Ask Mr Sage: What Kind of Plant Is a Clone?
Dear Mr. Sage,
My friend and I like to garden and discuss it while viewing other people’s gardens during neighborhood walks. Another topic we enjoy pursuing while walking is Interesting words, so we call ourselves the “vocambulators.” The other day, we were pondering some vocabulary about gardening and realized that we don’t clearly understand the terms "clone," "cultivar," and "variety." We’d appreciate your input.
The Garden Vocambulators
Sounds like a pleasant pastime. I imagine that the two of you were the kind of kids in elementary school who never met a vocabulary list they didn’t love and enjoyed picking dandelions on the playing field. There are a lot of curious gardeners and word lovers out there who I’m sure will appreciate your question. So, I’ll do my best to clarify the meanings of and connections between clone, cultivar, and variety.
A clone is an identical copy of a parent plant grown from a stem cutting or another piece of the parent plant’s tissue, such as cells cultured from a piece of root. This is called “vegetative” or "asexual" propagation. Even if the parent plant produces seed (sexual propagation), the odds are low that its seed will grow into plants precisely duplicating its appearance and other traits.
A parent plant might be a relatively pure form of its original species, such as a native plant found growing wild. It might also be a variety or cultivar of the species. It’s also important to mention that a parent plant can be a hybrid. (Hybridization can be a complicated topic, so we won’t go there today!)
A lot of people use the terms variety and cultivar interchangeably. But botanically, they are two different things. Strictly defined, a variety is a naturally occurring subdivision of a species found growing as a population (group). In a more relaxed definition, variety may refer to a single accidental seedling that varies from the original species.
Subdivision refers to a variety’s characteristic of differing from its original species in some notable way. For example, its flower color and foliage may be significantly different or it may be taller, shorter, stronger, or more resistant to a challenge such as cold, heat, wind, drought, damp conditions, or disease.
Whether discovered as a single plant or population, a variety emerges by chance in the wild, in a home garden, or in a plant nursery. People don’t create varieties but often nurture them once discovered.
When professional or amateur horticulturists discover exceptional varieties, they select them for development.

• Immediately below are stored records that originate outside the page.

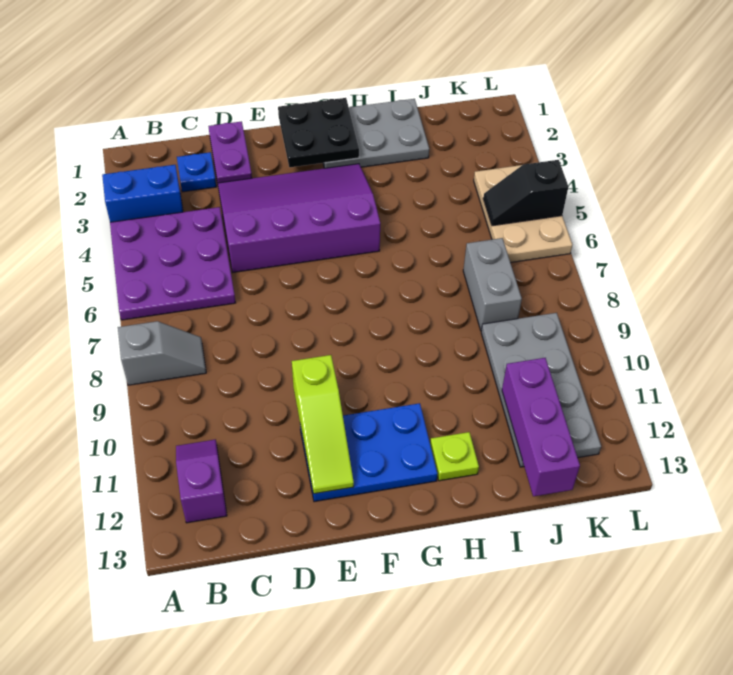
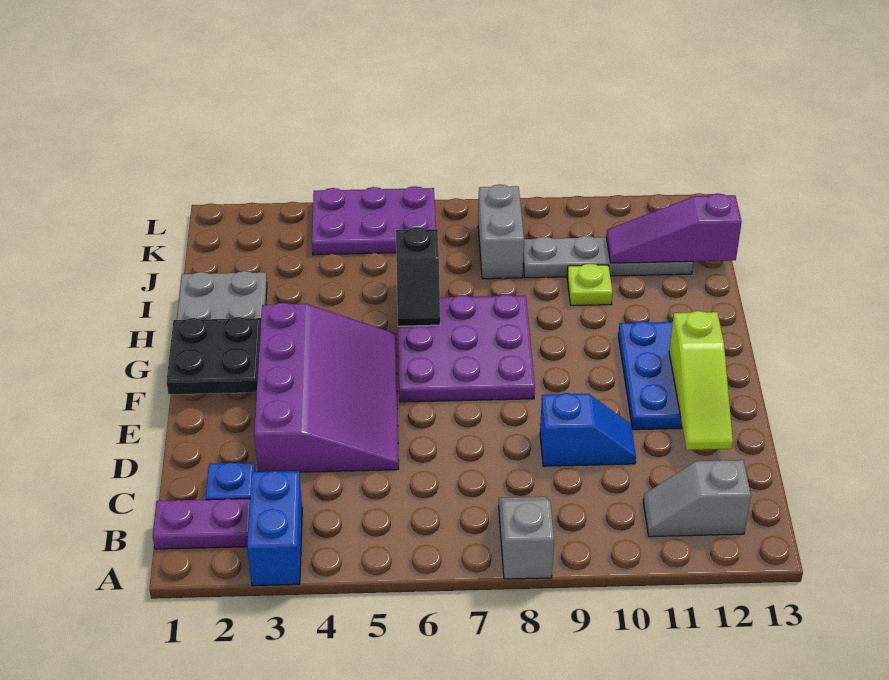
purple plate A4:C6 level 1 -> purple plate F6:H8 level 1
purple slope B11:B12 level 1 top 12 -> grey slope B11:B12 level 1 top 12
purple plate D1:D2 level 1 -> purple plate B1:B2 level 1
purple slope D3:G5 level 1 top 5 -> purple slope D3:G5 level 1 top 3
none -> blue slope D9:D10 level 1 top 9
lime slope E10:E12 level 2 top 10 -> lime slope D12:F12 level 2 top F
lime plate H12 level 1 -> lime plate I10 level 1
grey brick J7:J8 level 1 -> grey brick J8:K8 level 1
grey plate J9:K12 level 1 -> grey plate J9:J12 level 1
purple brick J11:J13 level 2 -> purple slope J11:J13 level 2 top 13
tan plate K4:L6 level 1 -> purple plate K4:L6 level 1
black slope K5:L5 level 2 top L -> black slope H6:I6 level 2 top I

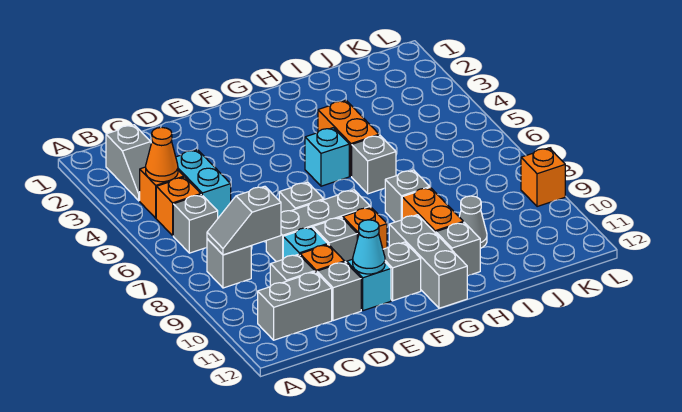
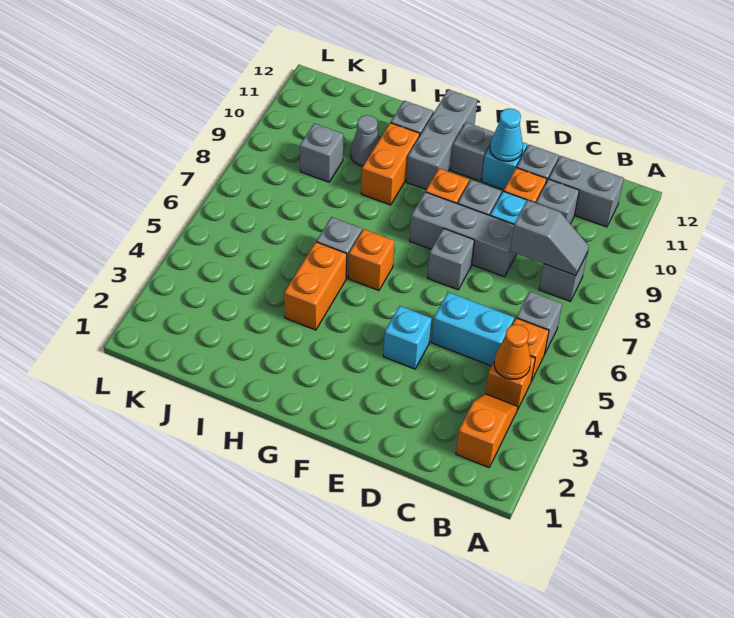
grey slope B2:B3 level 1 top 2 -> orange slope B2:B3 level 1 top 2
cyan brick C4:C5 level 1 -> cyan brick C5:D5 level 1
cyan brick G5 level 1 -> cyan brick E4 level 1
grey brick H8 level 1 -> grey brick J9 level 1
orange brick L9 level 1 -> orange brick G6 level 1

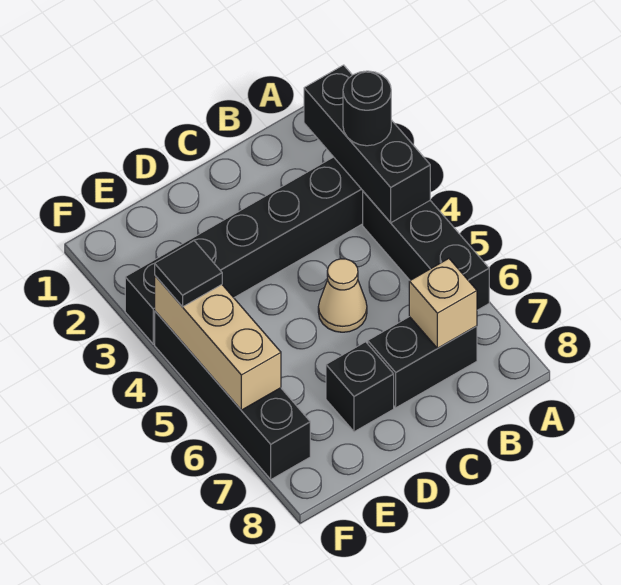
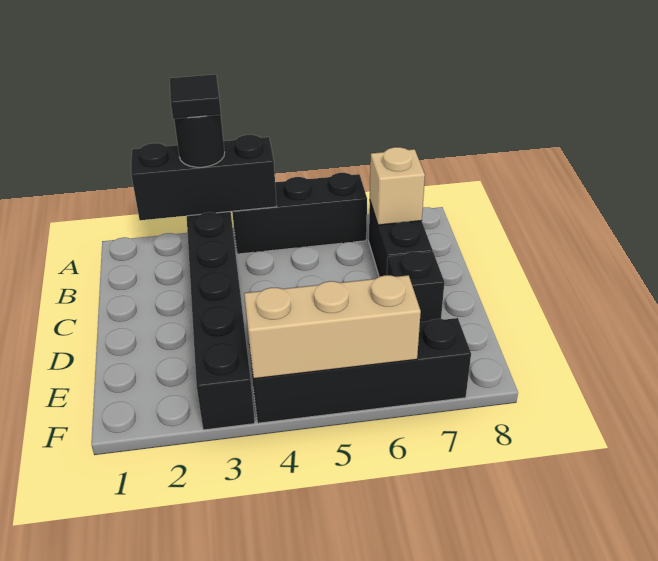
tan cone C5 level 1 -> none
black tile F4 level 3 -> black tile A3 level 4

Cultivar is a term formed from “cultivate” and “variety.” Development generally involves several rounds of (1) growing the variety, (2) gathering and planting its seed, and (3) observing the progeny in hopes of finding an even better variety to cultivate for introduction to market.
When this process eventually leads to a superior plant that the developer thinks will succeed commercially, it’s time to give the cultivar a botanical name (the part of the scientific epithet surrounded by single quote marks) and begin growing reliably identical copies through cloning.
Some examples of cultivars developed by Flowers by the Sea Farm and Online Nursery are:
- Elk Super Scarlet Rooster Sage (Salvia dichlamys 'Super Elk')
- Himalayan Sage (Salvia aff. hians 'Elk Super Strain')
- Rhythm and Blues Anise-Scented Sage (Salvia BODACIOUS® 'Rhythm and Blues'), and
- Makino (Salvia glabrescens 'Elk Yellow & Purple').
Variety = Clone
To further relax the definition of variety, when we possess a clone of a variety, we generally refer to it as a clone. In this case, variety equals clone.